From Blue kite (Tian Zhuangzhuang, 1993).
With “mistakes” (closely followed by denials—notably Brexit) having become routine under this evil Tory regime, I’m reminded that I’ve always been fond of the Italian sbaglio (verb sbagliare), with the appealingly economical negative prefix s- creating an expressive diphthong. Admittedly in this case a positive version baglio/bagliare is elusive, but it reminds me of other words equivalent to English dis-, such as
- svantaggio disadvantage
- sfiducia mistrust
- scontento discontent
- sfigato loser
- scaricare unburden
- sfiorire wither
- staccato detached
- sforzando “with excessive force”—Beethoven’s speciality.
Returning to “mistakes”: in British politics, “misjudgements” that have appalling social and economic consequences can now be casually brushed aside with a patrician air of disdain.

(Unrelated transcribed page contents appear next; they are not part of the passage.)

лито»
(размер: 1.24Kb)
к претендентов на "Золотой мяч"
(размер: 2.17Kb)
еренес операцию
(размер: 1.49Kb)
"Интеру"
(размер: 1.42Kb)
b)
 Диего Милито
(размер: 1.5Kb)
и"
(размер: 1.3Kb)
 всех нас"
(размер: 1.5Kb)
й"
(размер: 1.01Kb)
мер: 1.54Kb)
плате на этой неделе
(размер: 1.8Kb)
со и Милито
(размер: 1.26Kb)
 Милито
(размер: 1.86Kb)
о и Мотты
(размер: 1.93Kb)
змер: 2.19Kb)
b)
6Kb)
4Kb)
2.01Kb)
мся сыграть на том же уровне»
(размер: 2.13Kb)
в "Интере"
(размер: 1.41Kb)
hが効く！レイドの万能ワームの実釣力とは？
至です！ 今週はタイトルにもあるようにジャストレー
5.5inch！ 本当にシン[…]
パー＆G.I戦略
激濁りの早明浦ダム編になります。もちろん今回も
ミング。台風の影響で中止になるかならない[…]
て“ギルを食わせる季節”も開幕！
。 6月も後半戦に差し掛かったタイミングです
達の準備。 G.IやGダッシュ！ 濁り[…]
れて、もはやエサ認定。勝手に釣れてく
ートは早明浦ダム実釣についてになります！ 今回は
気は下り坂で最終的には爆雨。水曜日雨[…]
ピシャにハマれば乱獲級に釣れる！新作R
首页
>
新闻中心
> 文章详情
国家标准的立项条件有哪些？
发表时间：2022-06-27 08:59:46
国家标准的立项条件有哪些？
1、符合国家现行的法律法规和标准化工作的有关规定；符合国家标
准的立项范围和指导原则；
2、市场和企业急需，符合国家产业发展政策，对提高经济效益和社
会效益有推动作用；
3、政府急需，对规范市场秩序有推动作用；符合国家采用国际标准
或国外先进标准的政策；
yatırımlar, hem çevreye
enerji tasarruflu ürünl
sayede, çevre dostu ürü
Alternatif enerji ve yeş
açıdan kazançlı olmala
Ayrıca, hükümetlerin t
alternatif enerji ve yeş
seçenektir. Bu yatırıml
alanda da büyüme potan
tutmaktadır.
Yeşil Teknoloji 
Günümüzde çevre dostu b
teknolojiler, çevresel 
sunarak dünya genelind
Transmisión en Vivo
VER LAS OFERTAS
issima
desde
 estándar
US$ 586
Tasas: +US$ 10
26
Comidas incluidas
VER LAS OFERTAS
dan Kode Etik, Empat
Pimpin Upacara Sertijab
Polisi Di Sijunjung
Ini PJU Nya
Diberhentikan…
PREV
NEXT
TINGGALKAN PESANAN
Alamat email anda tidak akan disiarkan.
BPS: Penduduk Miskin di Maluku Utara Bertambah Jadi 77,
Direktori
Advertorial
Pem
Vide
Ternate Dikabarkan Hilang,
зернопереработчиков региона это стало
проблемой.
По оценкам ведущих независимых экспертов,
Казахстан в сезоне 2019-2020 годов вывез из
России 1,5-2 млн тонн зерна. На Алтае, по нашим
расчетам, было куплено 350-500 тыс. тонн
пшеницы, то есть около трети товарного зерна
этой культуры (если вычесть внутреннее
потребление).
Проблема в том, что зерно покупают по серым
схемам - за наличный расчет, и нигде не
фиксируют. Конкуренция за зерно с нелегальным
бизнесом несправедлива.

In China, however (as throughout the socialist bloc), “making a mistake” (fan cuowu 犯错误), a catch-all for political, sexual, and indeed clerical misdemeanours, is now used humorously—despite (or because of) its Maoist heritage, with the disastrous personal and familial consequences that could ensue from innocent infringements against the fluctuating political orthodoxy of the day, or entirely innocuous casual remarks—cf. Goulash deviationism, China: commemorating trauma, and movies such as Blue kite and Living. In documents from the Maoist era the term is a sparse hint of such faux pas, as under The Houshan Daoists, requiring us to read between the lines (see my review of the Anthology of the folk music of the Chinese peoples).